Male, 29 mm. Head white. Palpi white; base of second joint fuscous externally. Antennae dark-fuscous, with a few scattered whitish scales; basal joint white. Thorax white, with a few scattered dark-fuscous scales in patagia, and a large posterior dark-fuscous spot with purple reflections. Abdomen whitish; bases of segments partly ochreous-brown. Legs white; anterior and middle tibiae and tarsi dark-fuscous, annulated with white. Forewings elongate-oblong, costa slightly arched, apex rounded, hindmargin scarcely oblique, rounded beneath; white; a moderately broad fascia from costa near base, narrowing to inner-margin at one-fourth, produced along costa to base, near costa grey, thence dark-fuscous with purple reflections; an incomplete interrupted line posterior and parallel to this, dark-fuscous with purple reflections; a large fascia from costa before middle, much dilated in disc and on inner-margin, on costa and on posterior margin grey, the remainder a medley of dark-fuscous with purple reflections, ochreous-brown, and white scales; a broad grey line parallel to hindmargin; separated by a fine white line from a broad grey line on margin; cilia dark-fuscous, with a narrow basal white line, at anal angle wholly white. Hindwings grey; towards inner-margin whitish; cilia white, with a basal grey line along anterior half of hindmargin and around apex.
A very distinct and highly beautiful species. The extremely short antennal pectinations render it difficult to distinguish from Lichenaula.
Brisbane, Queensland; one specimen at light in November.

Other references

Pl. 6.10: Common, 1990

C. opalina Turn. (Pl. 6.10) also has a tropical distribution from Kimberley, West Australia, to northern Queensland, but in the east extending south to Brisbane. (Common, 1990).

Diagnosis:
Description:
Head:
Cryptophasa opalina, ♀ head, gvc12651, Herveys Range, Queensland

Thorax:
Cryptophasa opalina, wing venation

Abdomen: 

Cryptophasa opalina ♂ genitalia, T14, Herveys Range, Queensland

Cryptophasa opalina, aedeagus, T14, Herveys Range, Queensland

Food plants:
Flight period: August, Septrmber, October, December, February.
Distribution: Northern Territory, Queensland, Western Australia.
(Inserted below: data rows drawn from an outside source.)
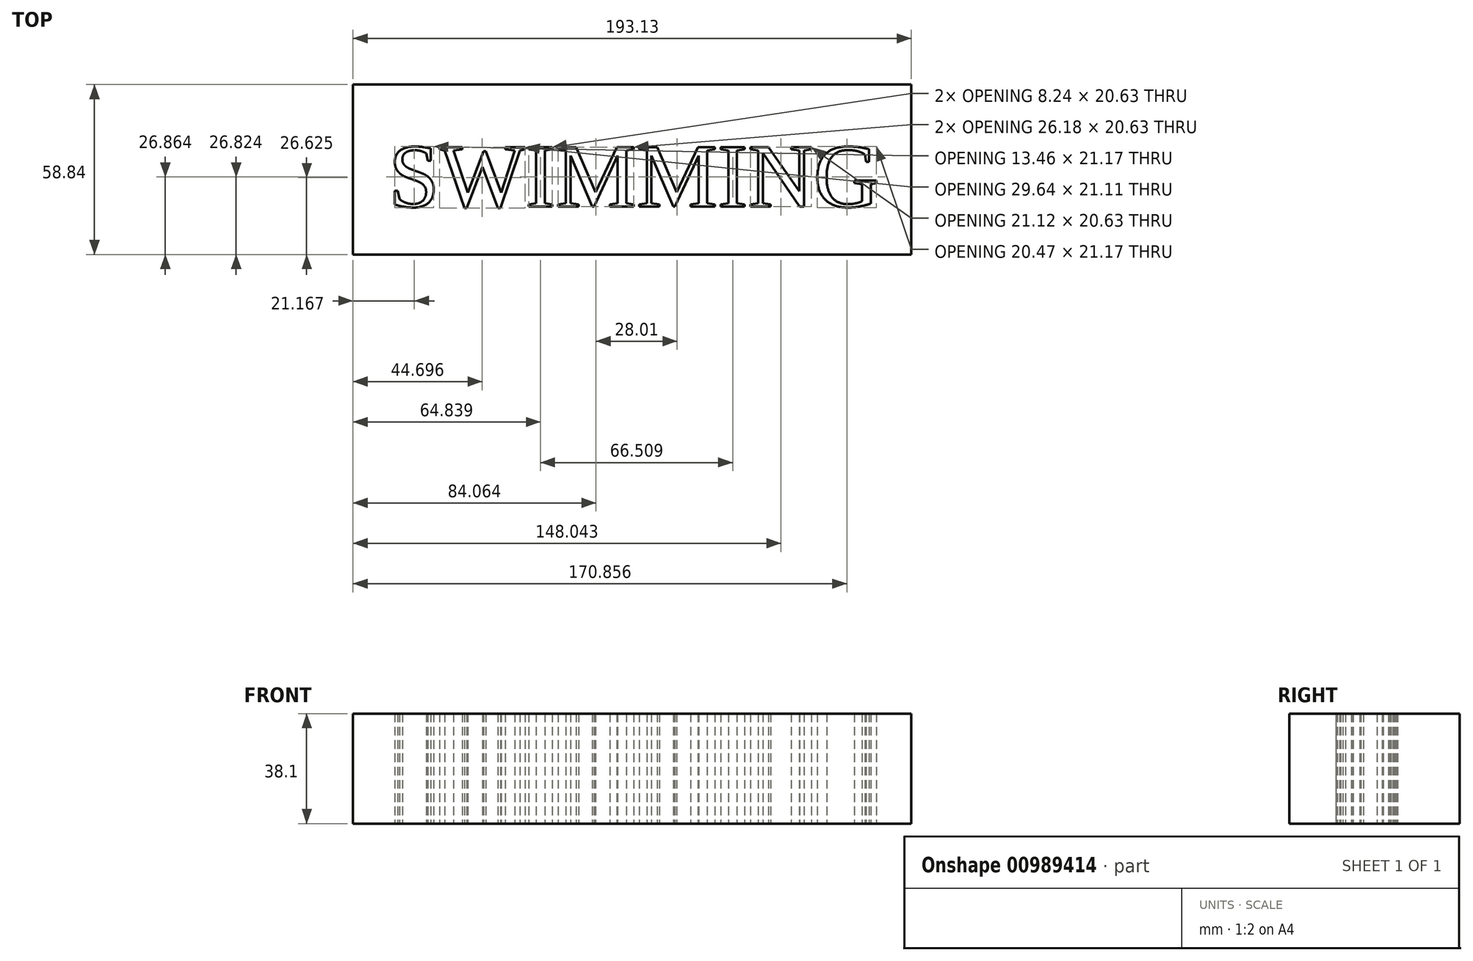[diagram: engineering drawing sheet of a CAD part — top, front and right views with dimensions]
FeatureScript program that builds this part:
annotation { "Feature Type Name" : "Feature", "Feature Type Description" : "" }
export const myFeature = defineFeature(function(context is Context, id is Id, definition is map)
    precondition{}
    {
        {
            var Q0;
            Q0=qCreatedBy(makeId("Top.planeOp"),FACE);
            var sketch = newSketch(context, id + "F0", { "sketchPlane" : qUnion([Q0])});
            skLineSegment(sketch, "E0.bottom", {"start": v(-89.96, 19.61) * mm, "end": v(103.17, 19.61) * mm});
            skLineSegment(sketch, "E0.top", {"start": v(-89.96, -39.23) * mm, "end": v(103.17, -39.23) * mm});
            skLineSegment(sketch, "E0.left", {"start": v(-89.96, 19.61) * mm, "end": v(-89.96, -39.23) * mm});
            skLineSegment(sketch, "E0.right", {"start": v(103.17, 19.61) * mm, "end": v(103.17, -39.23) * mm});
            skText(sketch, "E1", { "text": "SWIMMING", "fontName": "Tinos-Regular.ttf"});
            const initialGuessF0  = {"E1": [-0.07763, -0.02268, 1, 0, 0.02268]};
            skSetInitialGuess(sketch, initialGuessF0);
            skSolve(sketch);
        }
        {
            var Q0;
            Q0 = qSketchRegion(id + "F0", true);
            extrude(context, id + "F1", {"entities" : qUnion([Q0]), "depth" : 38.1 * mm, "offsetDistance" : 25.4 * mm});
        }
    });
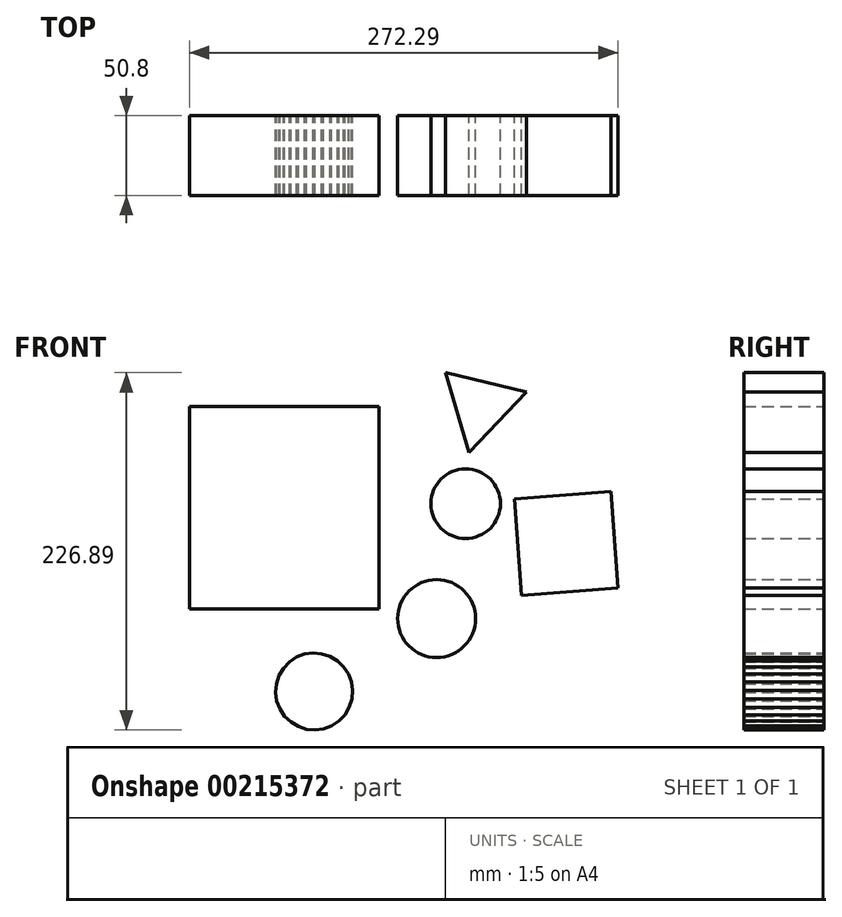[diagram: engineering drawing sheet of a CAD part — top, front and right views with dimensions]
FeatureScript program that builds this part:
annotation { "Feature Type Name" : "Feature", "Feature Type Description" : "" }
export const myFeature = defineFeature(function(context is Context, id is Id, definition is map)
    precondition{}
    {
        {
            var Q0;
            Q0=qCreatedBy(makeId("Front.planeOp"),FACE);
            var sketch = newSketch(context, id + "F0", { "sketchPlane" : qUnion([Q0])});
            skLineSegment(sketch, "E0.bottom", {"start": v(-12.5, -33.08) * mm, "end": v(-132.88, -33.08) * mm});
            skLineSegment(sketch, "E0.top", {"start": v(-12.5, 95.26) * mm, "end": v(-132.88, 95.26) * mm});
            skLineSegment(sketch, "E0.left", {"start": v(-12.5, -33.08) * mm, "end": v(-12.5, 95.26) * mm});
            skLineSegment(sketch, "E0.right", {"start": v(-132.88, -33.08) * mm, "end": v(-132.88, 95.26) * mm});
            skPoint(sketch, "E0.middle", {"position": v(-72.69, 31.1) * mm});
            skCircle(sketch, "E1", {"center": v(42.6, 33.65) * mm, "radius": 22.09 * mm});
            skCircle(sketch, "E2", {"center": v(24.13, -39.33) * mm, "radius": 24.77 * mm});
            skCircle(sketch, "E3.cCircle", {"center": v(-53.66, -85.6) * mm, "radius": 24.3 * mm, "construction": true});
            skLineSegment(sketch, "E3.0", {"start": v(-34.17, -100.38) * mm, "end": v(-37.95, -104.34) * mm});
            skLineSegment(sketch, "E3.1", {"start": v(-37.95, -104.34) * mm, "end": v(-42.51, -107.37) * mm});
            skLineSegment(sketch, "E3.2", {"start": v(-42.51, -107.37) * mm, "end": v(-47.63, -109.3) * mm});
            skLineSegment(sketch, "E3.3", {"start": v(-47.63, -109.3) * mm, "end": v(-53.06, -110.05) * mm});
            skLineSegment(sketch, "E3.4", {"start": v(-53.06, -110.05) * mm, "end": v(-58.51, -109.58) * mm});
            skLineSegment(sketch, "E3.5", {"start": v(-58.51, -109.58) * mm, "end": v(-63.73, -107.9) * mm});
            skLineSegment(sketch, "E3.6", {"start": v(-63.73, -107.9) * mm, "end": v(-68.43, -105.1) * mm});
            skLineSegment(sketch, "E3.7", {"start": v(-68.43, -105.1) * mm, "end": v(-72.4, -101.32) * mm});
            skLineSegment(sketch, "E3.8", {"start": v(-72.4, -101.32) * mm, "end": v(-75.43, -96.76) * mm});
            skLineSegment(sketch, "E3.9", {"start": v(-75.43, -96.76) * mm, "end": v(-77.36, -91.64) * mm});
            skLineSegment(sketch, "E3.10", {"start": v(-77.36, -91.64) * mm, "end": v(-78.11, -86.21) * mm});
            skLineSegment(sketch, "E3.11", {"start": v(-78.11, -86.21) * mm, "end": v(-77.63, -80.76) * mm});
            skLineSegment(sketch, "E3.12", {"start": v(-77.63, -80.76) * mm, "end": v(-75.95, -75.55) * mm});
            skLineSegment(sketch, "E3.13", {"start": v(-75.95, -75.55) * mm, "end": v(-73.16, -70.84) * mm});
            skLineSegment(sketch, "E3.14", {"start": v(-73.16, -70.84) * mm, "end": v(-69.38, -66.87) * mm});
            skLineSegment(sketch, "E3.15", {"start": v(-69.38, -66.87) * mm, "end": v(-64.82, -63.84) * mm});
            skLineSegment(sketch, "E3.16", {"start": v(-64.82, -63.84) * mm, "end": v(-59.7, -61.9) * mm});
            skLineSegment(sketch, "E3.17", {"start": v(-59.7, -61.9) * mm, "end": v(-54.27, -61.16) * mm});
            skLineSegment(sketch, "E3.18", {"start": v(-54.27, -61.16) * mm, "end": v(-48.81, -61.64) * mm});
            skLineSegment(sketch, "E3.19", {"start": v(-48.81, -61.64) * mm, "end": v(-43.6, -63.32) * mm});
            skLineSegment(sketch, "E3.20", {"start": v(-43.6, -63.32) * mm, "end": v(-38.9, -66.12) * mm});
            skLineSegment(sketch, "E3.21", {"start": v(-38.9, -66.12) * mm, "end": v(-34.93, -69.9) * mm});
            skLineSegment(sketch, "E3.22", {"start": v(-34.93, -69.9) * mm, "end": v(-31.9, -74.45) * mm});
            skLineSegment(sketch, "E3.23", {"start": v(-31.9, -74.45) * mm, "end": v(-29.96, -79.58) * mm});
            skLineSegment(sketch, "E3.24", {"start": v(-29.96, -79.58) * mm, "end": v(-29.22, -85) * mm});
            skLineSegment(sketch, "E3.25", {"start": v(-29.22, -85) * mm, "end": v(-29.7, -90.46) * mm});
            skLineSegment(sketch, "E3.26", {"start": v(-29.7, -90.46) * mm, "end": v(-31.37, -95.67) * mm});
            skLineSegment(sketch, "E3.27", {"start": v(-31.37, -95.67) * mm, "end": v(-34.17, -100.38) * mm});
            skPoint(sketch, "E3.0.midPoint", {"position": v(-36.06, -102.36) * mm});
            skCircle(sketch, "E4.cCircle", {"center": v(106.48, 8.38) * mm, "radius": 30.75 * mm, "construction": true});
            skLineSegment(sketch, "E4.0", {"start": v(139.41, -20.02) * mm, "end": v(78.08, -24.56) * mm});
            skLineSegment(sketch, "E4.1", {"start": v(78.08, -24.56) * mm, "end": v(73.54, 36.77) * mm});
            skLineSegment(sketch, "E4.2", {"start": v(73.54, 36.77) * mm, "end": v(134.87, 41.31) * mm});
            skLineSegment(sketch, "E4.3", {"start": v(134.87, 41.31) * mm, "end": v(139.41, -20.02) * mm});
            skPoint(sketch, "E4.0.midPoint", {"position": v(108.75, -22.29) * mm});
            skCircle(sketch, "E5.cCircle", {"center": v(51.96, 95.83) * mm, "radius": 15.26 * mm, "construction": true});
            skLineSegment(sketch, "E5.0", {"start": v(81.23, 104.5) * mm, "end": v(44.84, 66.14) * mm});
            skLineSegment(sketch, "E5.1", {"start": v(44.84, 66.14) * mm, "end": v(29.81, 116.84) * mm});
            skLineSegment(sketch, "E5.2", {"start": v(29.81, 116.84) * mm, "end": v(81.23, 104.5) * mm});
            skPoint(sketch, "E5.0.midPoint", {"position": v(63.03, 85.32) * mm});
            skSolve(sketch);
        }
        {
            var Q0;
            Q0 = qSketchRegion(id + "F0", true);
            extrude(context, id + "F1", {"entities" : qUnion([Q0]), "depth" : 25.4 * mm});
        }
        {
            var Q0;
            Q0 = qSketchRegion(id + "F0", true);
            extrude(context, id + "F2", {"entities" : qUnion([Q0]), "operationType" : NewBodyOperationType.ADD, "oppositeDirection" : true, "depth" : 25.4 * mm});
        }
    });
Endemic. (Edwards, 2003).

Remarks: The antennae of this moth are hardly pectinate; the cilia, in tufts, energe from small protruberances.  On the evidence of the male genitalia this species is wrongly placed in Cryptophasa. It is more suitably located in the group near Illidgea, which includes a number of disparate moths from various genera, which all have bristle-like setae on their claspers. The wing venation of C. opalina has a number of close similarities with Illidgea.